Palavras de Freud no texto “A Transitoriedade”, um relato sobre os horrores provocados pela Primeira Guerra Mundial. Ele viveu as dores do seu tempo e conseguiu transpô-las numa sensível narrativa sobre o luto de seus contemporâneos diante de tantas perdas. Freud constata que a guerra “mostrou nossos instintos em toda a sua nudez, libertou os maus espíritos que existem em nós, o que julgávamos dominados para sempre, por séculos de educação”. Apesar de ser um texto datado e assinado, pode ser emprestado para manifestar nosso mal-estar frente aos horrores e as perdas, simbólicas e concretas, experimentadas nesse tempo de pandemia.
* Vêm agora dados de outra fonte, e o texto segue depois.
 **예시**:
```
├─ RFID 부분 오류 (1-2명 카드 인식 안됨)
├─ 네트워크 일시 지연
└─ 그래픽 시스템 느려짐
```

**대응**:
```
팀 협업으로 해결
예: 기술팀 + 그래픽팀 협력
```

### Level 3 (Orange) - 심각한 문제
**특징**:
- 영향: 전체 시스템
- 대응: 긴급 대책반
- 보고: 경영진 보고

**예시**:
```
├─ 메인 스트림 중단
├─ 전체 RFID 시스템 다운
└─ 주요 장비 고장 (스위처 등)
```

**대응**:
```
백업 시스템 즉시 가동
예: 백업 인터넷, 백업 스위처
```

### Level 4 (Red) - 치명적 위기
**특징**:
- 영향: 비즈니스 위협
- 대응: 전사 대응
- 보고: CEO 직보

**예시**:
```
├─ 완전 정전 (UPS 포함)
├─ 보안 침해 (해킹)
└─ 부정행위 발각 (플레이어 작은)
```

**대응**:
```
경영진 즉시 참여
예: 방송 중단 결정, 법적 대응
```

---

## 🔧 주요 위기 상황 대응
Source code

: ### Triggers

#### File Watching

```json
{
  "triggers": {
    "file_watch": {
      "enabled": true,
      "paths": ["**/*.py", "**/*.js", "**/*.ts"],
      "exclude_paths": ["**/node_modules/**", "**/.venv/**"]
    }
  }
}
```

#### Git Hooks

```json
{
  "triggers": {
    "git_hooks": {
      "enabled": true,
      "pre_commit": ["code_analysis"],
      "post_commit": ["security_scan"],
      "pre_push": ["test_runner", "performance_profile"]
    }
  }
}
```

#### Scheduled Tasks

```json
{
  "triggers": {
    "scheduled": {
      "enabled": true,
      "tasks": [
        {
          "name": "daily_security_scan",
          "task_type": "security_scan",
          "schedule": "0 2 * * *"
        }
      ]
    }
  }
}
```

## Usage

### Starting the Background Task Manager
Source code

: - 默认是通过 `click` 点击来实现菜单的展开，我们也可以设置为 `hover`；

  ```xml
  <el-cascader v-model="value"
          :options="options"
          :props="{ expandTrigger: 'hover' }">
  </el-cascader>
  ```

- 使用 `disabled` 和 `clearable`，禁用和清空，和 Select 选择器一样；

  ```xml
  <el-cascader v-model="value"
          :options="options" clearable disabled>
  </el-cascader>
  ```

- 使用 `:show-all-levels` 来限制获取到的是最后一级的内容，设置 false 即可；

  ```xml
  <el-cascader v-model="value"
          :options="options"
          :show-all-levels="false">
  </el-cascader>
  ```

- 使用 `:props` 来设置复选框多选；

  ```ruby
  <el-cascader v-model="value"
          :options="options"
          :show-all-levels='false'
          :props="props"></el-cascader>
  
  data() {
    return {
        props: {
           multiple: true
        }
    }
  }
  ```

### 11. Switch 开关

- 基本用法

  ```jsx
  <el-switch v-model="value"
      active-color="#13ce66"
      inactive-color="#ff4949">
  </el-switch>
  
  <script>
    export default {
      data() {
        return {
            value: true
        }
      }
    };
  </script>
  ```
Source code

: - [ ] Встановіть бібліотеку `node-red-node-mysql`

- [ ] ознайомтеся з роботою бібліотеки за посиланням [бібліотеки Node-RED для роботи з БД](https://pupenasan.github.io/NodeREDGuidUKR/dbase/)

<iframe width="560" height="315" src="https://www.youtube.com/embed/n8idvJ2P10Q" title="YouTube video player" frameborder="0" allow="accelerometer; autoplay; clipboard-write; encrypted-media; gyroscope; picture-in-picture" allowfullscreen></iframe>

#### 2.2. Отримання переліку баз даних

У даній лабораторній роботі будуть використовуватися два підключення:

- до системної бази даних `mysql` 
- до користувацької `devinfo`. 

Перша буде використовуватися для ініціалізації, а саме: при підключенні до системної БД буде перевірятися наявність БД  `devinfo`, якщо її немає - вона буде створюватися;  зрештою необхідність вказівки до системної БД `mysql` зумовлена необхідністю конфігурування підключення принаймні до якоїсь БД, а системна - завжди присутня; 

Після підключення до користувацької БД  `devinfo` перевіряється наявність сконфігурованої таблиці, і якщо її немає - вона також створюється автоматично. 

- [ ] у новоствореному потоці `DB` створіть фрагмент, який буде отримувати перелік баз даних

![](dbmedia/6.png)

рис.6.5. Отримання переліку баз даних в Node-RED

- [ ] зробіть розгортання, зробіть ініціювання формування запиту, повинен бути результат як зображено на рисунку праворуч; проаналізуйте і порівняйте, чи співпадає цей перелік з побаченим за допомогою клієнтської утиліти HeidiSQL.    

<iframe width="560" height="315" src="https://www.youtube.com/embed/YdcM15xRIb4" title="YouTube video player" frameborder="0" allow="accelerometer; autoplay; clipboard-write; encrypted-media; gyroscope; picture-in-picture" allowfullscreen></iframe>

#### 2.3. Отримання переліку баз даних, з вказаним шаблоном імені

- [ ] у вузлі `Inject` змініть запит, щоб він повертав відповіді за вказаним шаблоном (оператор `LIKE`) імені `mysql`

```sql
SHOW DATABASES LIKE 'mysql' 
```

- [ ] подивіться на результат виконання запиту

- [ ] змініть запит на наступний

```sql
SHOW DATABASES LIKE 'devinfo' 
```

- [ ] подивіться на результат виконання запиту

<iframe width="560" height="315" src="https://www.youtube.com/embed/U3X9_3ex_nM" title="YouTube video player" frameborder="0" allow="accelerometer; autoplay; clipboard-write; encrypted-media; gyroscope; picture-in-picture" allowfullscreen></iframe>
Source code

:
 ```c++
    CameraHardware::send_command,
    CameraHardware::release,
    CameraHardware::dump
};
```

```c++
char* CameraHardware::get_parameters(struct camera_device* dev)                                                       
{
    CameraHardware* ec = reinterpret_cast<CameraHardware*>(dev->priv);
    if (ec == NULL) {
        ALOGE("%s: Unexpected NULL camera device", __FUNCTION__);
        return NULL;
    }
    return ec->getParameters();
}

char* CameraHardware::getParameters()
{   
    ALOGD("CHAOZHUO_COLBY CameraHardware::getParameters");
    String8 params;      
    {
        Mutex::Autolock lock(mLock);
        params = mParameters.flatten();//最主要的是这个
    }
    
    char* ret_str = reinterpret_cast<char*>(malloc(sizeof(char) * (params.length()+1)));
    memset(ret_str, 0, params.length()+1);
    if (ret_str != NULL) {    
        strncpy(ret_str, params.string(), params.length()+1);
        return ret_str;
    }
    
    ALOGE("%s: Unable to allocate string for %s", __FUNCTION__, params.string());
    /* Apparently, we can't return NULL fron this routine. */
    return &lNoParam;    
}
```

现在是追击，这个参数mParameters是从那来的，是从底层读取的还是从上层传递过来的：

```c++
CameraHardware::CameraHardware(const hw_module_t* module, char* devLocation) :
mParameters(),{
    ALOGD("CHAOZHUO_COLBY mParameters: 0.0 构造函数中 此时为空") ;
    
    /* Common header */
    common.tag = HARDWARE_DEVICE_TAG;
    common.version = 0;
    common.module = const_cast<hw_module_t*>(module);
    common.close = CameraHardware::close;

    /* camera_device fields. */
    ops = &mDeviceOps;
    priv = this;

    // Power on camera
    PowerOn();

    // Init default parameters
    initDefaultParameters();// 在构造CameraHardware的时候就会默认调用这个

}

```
No final do texto, Freud observa que “o luto, por mais doloroso que seja, acaba naturalmente. Tendo renunciado a tudo que perdeu, ele terá consumido também a si mesmo (…) Superado o luto, perceberemos que a nossa elevada estima dos bens culturais não sofreu com a descoberta de sua precariedade. Reconstruiremos tudo o que a guerra destruiu, e talvez em terreno mais firme e de modo mais duradouro do que antes”. Freud estava correto. O mundo se reconstruiu depois de duas grandes guerras mundiais. Temos nossas dúvidas se foi em um “terreno mais firme”. Assim como Freud, que possamos esperançar por um mundo novo. E que não seja simplesmente o “novo normal”.
Clovis Pinto de Castro
Dagmar Silva Pinto de Castro
Fonte: Freud, Sigmund. A Transitoriedade [1916], Obras Completas, volume 16, Companhia das Letras, 2010.